▸ EXERCISE: Repeat the listing in full, preserving every character.

▸ EXCERPTED DATA:

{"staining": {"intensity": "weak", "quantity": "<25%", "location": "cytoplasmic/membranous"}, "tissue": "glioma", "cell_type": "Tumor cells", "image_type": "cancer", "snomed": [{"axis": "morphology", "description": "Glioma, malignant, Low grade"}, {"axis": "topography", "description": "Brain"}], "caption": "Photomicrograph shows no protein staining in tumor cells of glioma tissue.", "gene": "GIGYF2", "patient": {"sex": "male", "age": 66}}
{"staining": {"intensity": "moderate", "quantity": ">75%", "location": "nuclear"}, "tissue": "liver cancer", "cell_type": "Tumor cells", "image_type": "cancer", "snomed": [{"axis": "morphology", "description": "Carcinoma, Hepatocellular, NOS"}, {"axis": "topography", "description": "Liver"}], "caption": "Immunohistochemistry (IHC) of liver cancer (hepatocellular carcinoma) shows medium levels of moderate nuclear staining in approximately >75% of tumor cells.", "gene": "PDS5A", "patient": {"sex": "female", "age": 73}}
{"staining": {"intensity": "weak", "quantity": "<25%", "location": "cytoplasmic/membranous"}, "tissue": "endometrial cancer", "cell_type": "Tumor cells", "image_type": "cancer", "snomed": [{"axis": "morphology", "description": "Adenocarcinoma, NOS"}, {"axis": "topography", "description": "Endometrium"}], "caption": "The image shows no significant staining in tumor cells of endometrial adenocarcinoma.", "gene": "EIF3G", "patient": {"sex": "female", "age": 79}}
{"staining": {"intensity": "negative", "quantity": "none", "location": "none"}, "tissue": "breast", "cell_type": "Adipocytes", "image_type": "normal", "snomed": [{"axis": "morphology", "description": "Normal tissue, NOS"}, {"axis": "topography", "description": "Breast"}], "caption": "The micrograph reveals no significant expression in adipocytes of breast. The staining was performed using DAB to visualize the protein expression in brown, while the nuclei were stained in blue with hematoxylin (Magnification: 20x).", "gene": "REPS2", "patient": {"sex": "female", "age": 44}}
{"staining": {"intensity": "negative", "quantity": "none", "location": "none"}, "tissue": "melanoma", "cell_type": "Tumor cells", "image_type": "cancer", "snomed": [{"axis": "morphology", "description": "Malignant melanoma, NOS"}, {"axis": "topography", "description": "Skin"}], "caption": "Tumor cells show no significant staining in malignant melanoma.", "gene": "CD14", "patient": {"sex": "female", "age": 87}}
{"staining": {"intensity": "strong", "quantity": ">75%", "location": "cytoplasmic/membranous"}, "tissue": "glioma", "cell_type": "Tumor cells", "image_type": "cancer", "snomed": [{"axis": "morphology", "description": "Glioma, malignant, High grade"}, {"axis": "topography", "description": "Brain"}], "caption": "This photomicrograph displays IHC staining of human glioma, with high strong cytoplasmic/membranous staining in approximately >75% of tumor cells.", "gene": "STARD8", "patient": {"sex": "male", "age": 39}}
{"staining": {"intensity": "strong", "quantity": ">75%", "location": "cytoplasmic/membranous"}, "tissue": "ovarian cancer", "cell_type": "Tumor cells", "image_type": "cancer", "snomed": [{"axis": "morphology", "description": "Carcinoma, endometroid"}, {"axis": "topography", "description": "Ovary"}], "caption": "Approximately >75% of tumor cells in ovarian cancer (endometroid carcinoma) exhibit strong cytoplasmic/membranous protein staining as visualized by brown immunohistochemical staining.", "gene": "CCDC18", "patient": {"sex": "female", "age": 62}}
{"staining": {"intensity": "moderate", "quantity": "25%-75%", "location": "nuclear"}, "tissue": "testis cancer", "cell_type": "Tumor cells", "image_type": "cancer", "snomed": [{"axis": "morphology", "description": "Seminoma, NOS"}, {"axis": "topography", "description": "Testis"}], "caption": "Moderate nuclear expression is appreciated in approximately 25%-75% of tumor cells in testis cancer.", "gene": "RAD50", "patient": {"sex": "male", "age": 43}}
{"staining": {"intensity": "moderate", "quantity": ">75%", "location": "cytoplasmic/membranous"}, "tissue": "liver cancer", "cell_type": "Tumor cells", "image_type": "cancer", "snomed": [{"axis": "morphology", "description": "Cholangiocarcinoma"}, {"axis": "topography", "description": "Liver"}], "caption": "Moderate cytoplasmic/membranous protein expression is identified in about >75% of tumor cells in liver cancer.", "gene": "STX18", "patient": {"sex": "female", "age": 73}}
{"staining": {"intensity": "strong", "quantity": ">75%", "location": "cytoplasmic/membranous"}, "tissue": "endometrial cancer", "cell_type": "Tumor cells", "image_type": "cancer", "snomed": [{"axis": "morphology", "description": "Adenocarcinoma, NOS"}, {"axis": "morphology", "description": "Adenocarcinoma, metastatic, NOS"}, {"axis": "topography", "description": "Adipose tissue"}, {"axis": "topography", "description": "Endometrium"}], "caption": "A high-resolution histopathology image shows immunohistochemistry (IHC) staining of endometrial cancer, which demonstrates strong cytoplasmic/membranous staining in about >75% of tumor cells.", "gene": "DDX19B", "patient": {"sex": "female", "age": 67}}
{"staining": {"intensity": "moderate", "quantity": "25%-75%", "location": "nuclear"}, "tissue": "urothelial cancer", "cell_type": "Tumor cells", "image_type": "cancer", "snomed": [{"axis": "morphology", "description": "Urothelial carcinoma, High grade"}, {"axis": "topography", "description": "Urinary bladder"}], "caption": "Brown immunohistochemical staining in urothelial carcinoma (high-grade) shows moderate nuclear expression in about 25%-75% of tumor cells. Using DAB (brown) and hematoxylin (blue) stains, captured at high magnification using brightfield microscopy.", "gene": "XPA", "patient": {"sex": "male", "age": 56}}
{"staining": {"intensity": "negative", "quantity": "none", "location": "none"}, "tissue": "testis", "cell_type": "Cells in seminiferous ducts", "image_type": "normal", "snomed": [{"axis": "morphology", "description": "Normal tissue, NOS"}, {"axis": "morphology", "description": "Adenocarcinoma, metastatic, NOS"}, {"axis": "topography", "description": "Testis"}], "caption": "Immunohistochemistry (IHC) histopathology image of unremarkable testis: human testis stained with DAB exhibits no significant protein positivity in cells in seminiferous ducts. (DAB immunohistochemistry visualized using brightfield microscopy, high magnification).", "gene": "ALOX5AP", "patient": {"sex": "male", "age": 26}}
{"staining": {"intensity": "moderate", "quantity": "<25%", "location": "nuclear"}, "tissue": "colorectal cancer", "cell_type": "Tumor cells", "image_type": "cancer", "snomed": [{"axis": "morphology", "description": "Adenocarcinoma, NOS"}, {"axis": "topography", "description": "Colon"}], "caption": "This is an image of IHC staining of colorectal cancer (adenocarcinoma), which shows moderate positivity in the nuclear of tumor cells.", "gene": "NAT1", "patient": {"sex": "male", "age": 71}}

▸ WRITTEN RESPONSE:
{"staining": {"intensity": "weak", "quantity": "<25%", "location": "cytoplasmic/membranous"}, "tissue": "glioma", "cell_type": "Tumor cells", "image_type": "cancer", "snomed": [{"axis": "morphology", "description": "Glioma, malignant, Low grade"}, {"axis": "topography", "description": "Brain"}], "caption": "Photomicrograph shows no protein staining in tumor cells of glioma tissue.", "gene": "GIGYF2", "patient": {"sex": "male", "age": 66}}
{"staining": {"intensity": "moderate", "quantity": ">75%", "location": "nuclear"}, "tissue": "liver cancer", "cell_type": "Tumor cells", "image_type": "cancer", "snomed": [{"axis": "morphology", "description": "Carcinoma, Hepatocellular, NOS"}, {"axis": "topography", "description": "Liver"}], "caption": "Immunohistochemistry (IHC) of liver cancer (hepatocellular carcinoma) shows medium levels of moderate nuclear staining in approximately >75% of tumor cells.", "gene": "PDS5A", "patient": {"sex": "female", "age": 73}}
{"staining": {"intensity": "weak", "quantity": "<25%", "location": "cytoplasmic/membranous"}, "tissue": "endometrial cancer", "cell_type": "Tumor cells", "image_type": "cancer", "snomed": [{"axis": "morphology", "description": "Adenocarcinoma, NOS"}, {"axis": "topography", "description": "Endometrium"}], "caption": "The image shows no significant staining in tumor cells of endometrial adenocarcinoma.", "gene": "EIF3G", "patient": {"sex": "female", "age": 79}}
{"staining": {"intensity": "negative", "quantity": "none", "location": "none"}, "tissue": "breast", "cell_type": "Adipocytes", "image_type": "normal", "snomed": [{"axis": "morphology", "description": "Normal tissue, NOS"}, {"axis": "topography", "description": "Breast"}], "caption": "The micrograph reveals no significant expression in adipocytes of breast. The staining was performed using DAB to visualize the protein expression in brown, while the nuclei were stained in blue with hematoxylin (Magnification: 20x).", "gene": "REPS2", "patient": {"sex": "female", "age": 44}}
{"staining": {"intensity": "negative", "quantity": "none", "location": "none"}, "tissue": "melanoma", "cell_type": "Tumor cells", "image_type": "cancer", "snomed": [{"axis": "morphology", "description": "Malignant melanoma, NOS"}, {"axis": "topography", "description": "Skin"}], "caption": "Tumor cells show no significant staining in malignant melanoma.", "gene": "CD14", "patient": {"sex": "female", "age": 87}}
{"staining": {"intensity": "strong", "quantity": ">75%", "location": "cytoplasmic/membranous"}, "tissue": "glioma", "cell_type": "Tumor cells", "image_type": "cancer", "snomed": [{"axis": "morphology", "description": "Glioma, malignant, High grade"}, {"axis": "topography", "description": "Brain"}], "caption": "This photomicrograph displays IHC staining of human glioma, with high strong cytoplasmic/membranous staining in approximately >75% of tumor cells.", "gene": "STARD8", "patient": {"sex": "male", "age": 39}}
{"staining": {"intensity": "strong", "quantity": ">75%", "location": "cytoplasmic/membranous"}, "tissue": "ovarian cancer", "cell_type": "Tumor cells", "image_type": "cancer", "snomed": [{"axis": "morphology", "description": "Carcinoma, endometroid"}, {"axis": "topography", "description": "Ovary"}], "caption": "Approximately >75% of tumor cells in ovarian cancer (endometroid carcinoma) exhibit strong cytoplasmic/membranous protein staining as visualized by brown immunohistochemical staining.", "gene": "CCDC18", "patient": {"sex": "female", "age": 62}}
{"staining": {"intensity": "moderate", "quantity": "25%-75%", "location": "nuclear"}, "tissue": "testis cancer", "cell_type": "Tumor cells", "image_type": "cancer", "snomed": [{"axis": "morphology", "description": "Seminoma, NOS"}, {"axis": "topography", "description": "Testis"}], "caption": "Moderate nuclear expression is appreciated in approximately 25%-75% of tumor cells in testis cancer.", "gene": "RAD50", "patient": {"sex": "male", "age": 43}}
{"staining": {"intensity": "moderate", "quantity": ">75%", "location": "cytoplasmic/membranous"}, "tissue": "liver cancer", "cell_type": "Tumor cells", "image_type": "cancer", "snomed": [{"axis": "morphology", "description": "Cholangiocarcinoma"}, {"axis": "topography", "description": "Liver"}], "caption": "Moderate cytoplasmic/membranous protein expression is identified in about >75% of tumor cells in liver cancer.", "gene": "STX18", "patient": {"sex": "female", "age": 73}}
{"staining": {"intensity": "strong", "quantity": ">75%", "location": "cytoplasmic/membranous"}, "tissue": "endometrial cancer", "cell_type": "Tumor cells", "image_type": "cancer", "snomed": [{"axis": "morphology", "description": "Adenocarcinoma, NOS"}, {"axis": "morphology", "description": "Adenocarcinoma, metastatic, NOS"}, {"axis": "topography", "description": "Adipose tissue"}, {"axis": "topography", "description": "Endometrium"}], "caption": "A high-resolution histopathology image shows immunohistochemistry (IHC) staining of endometrial cancer, which demonstrates strong cytoplasmic/membranous staining in about >75% of tumor cells.", "gene": "DDX19B", "patient": {"sex": "female", "age": 67}}
{"staining": {"intensity": "moderate", "quantity": "25%-75%", "location": "nuclear"}, "tissue": "urothelial cancer", "cell_type": "Tumor cells", "image_type": "cancer", "snomed": [{"axis": "morphology", "description": "Urothelial carcinoma, High grade"}, {"axis": "topography", "description": "Urinary bladder"}], "caption": "Brown immunohistochemical staining in urothelial carcinoma (high-grade) shows moderate nuclear expression in about 25%-75% of tumor cells. Using DAB (brown) and hematoxylin (blue) stains, captured at high magnification using brightfield microscopy.", "gene": "XPA", "patient": {"sex": "male", "age": 56}}
{"staining": {"intensity": "negative", "quantity": "none", "location": "none"}, "tissue": "testis", "cell_type": "Cells in seminiferous ducts", "image_type": "normal", "snomed": [{"axis": "morphology", "description": "Normal tissue, NOS"}, {"axis": "morphology", "description": "Adenocarcinoma, metastatic, NOS"}, {"axis": "topography", "description": "Testis"}], "caption": "Immunohistochemistry (IHC) histopathology image of unremarkable testis: human testis stained with DAB exhibits no significant protein positivity in cells in seminiferous ducts. (DAB immunohistochemistry visualized using brightfield microscopy, high magnification).", "gene": "ALOX5AP", "patient": {"sex": "male", "age": 26}}
{"staining": {"intensity": "moderate", "quantity": "<25%", "location": "nuclear"}, "tissue": "colorectal cancer", "cell_type": "Tumor cells", "image_type": "cancer", "snomed": [{"axis": "morphology", "description": "Adenocarcinoma, NOS"}, {"axis": "topography", "description": "Colon"}], "caption": "This is an image of IHC staining of colorectal cancer (adenocarcinoma), which shows moderate positivity in the nuclear of tumor cells.", "gene": "NAT1", "patient": {"sex": "male", "age": 71}}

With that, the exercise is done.